(Records from a data collection)
———

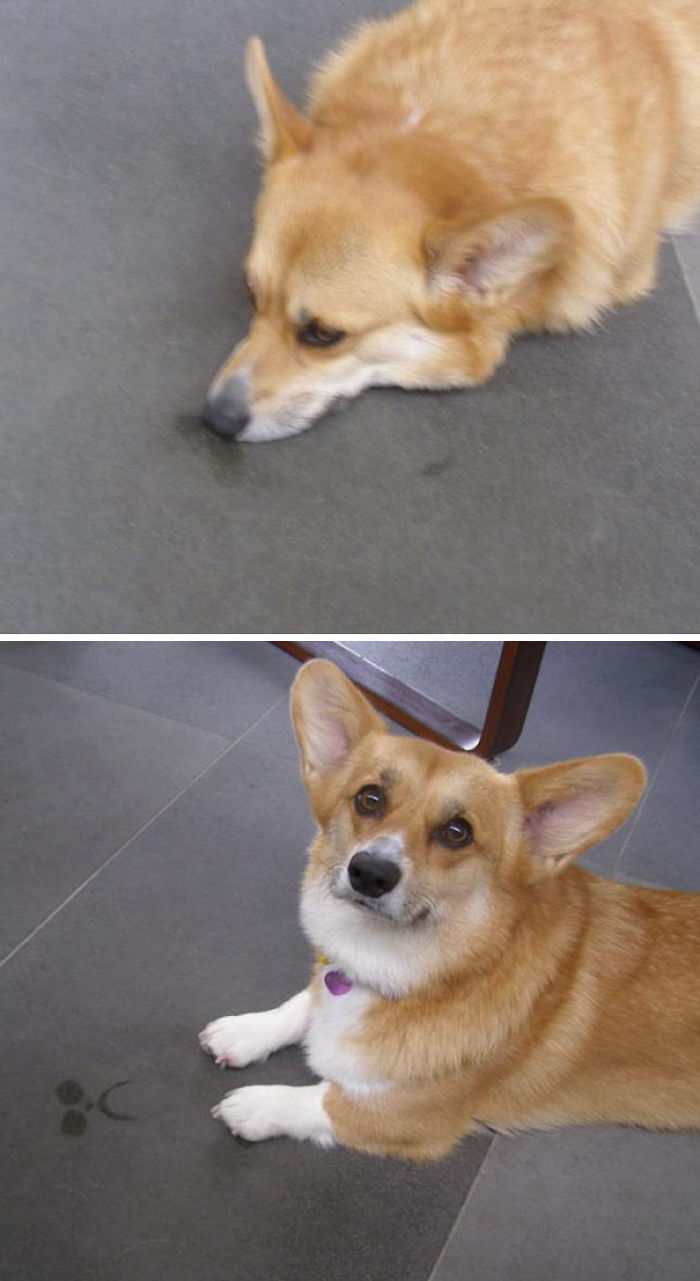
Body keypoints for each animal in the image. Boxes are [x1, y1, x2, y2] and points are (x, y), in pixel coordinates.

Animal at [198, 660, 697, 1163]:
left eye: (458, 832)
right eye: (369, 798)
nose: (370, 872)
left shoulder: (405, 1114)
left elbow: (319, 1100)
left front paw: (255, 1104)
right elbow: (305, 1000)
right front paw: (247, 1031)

———

• **Exercise requirements**
Set down the lines above exactly as written. Begin at the line containing "left eye: (458, 832)" and stop after the last line.

• **Answer below**
left eye: (458, 832)
right eye: (369, 798)
nose: (370, 872)
left shoulder: (405, 1114)
left elbow: (319, 1100)
left front paw: (255, 1104)
right elbow: (305, 1000)
right front paw: (247, 1031)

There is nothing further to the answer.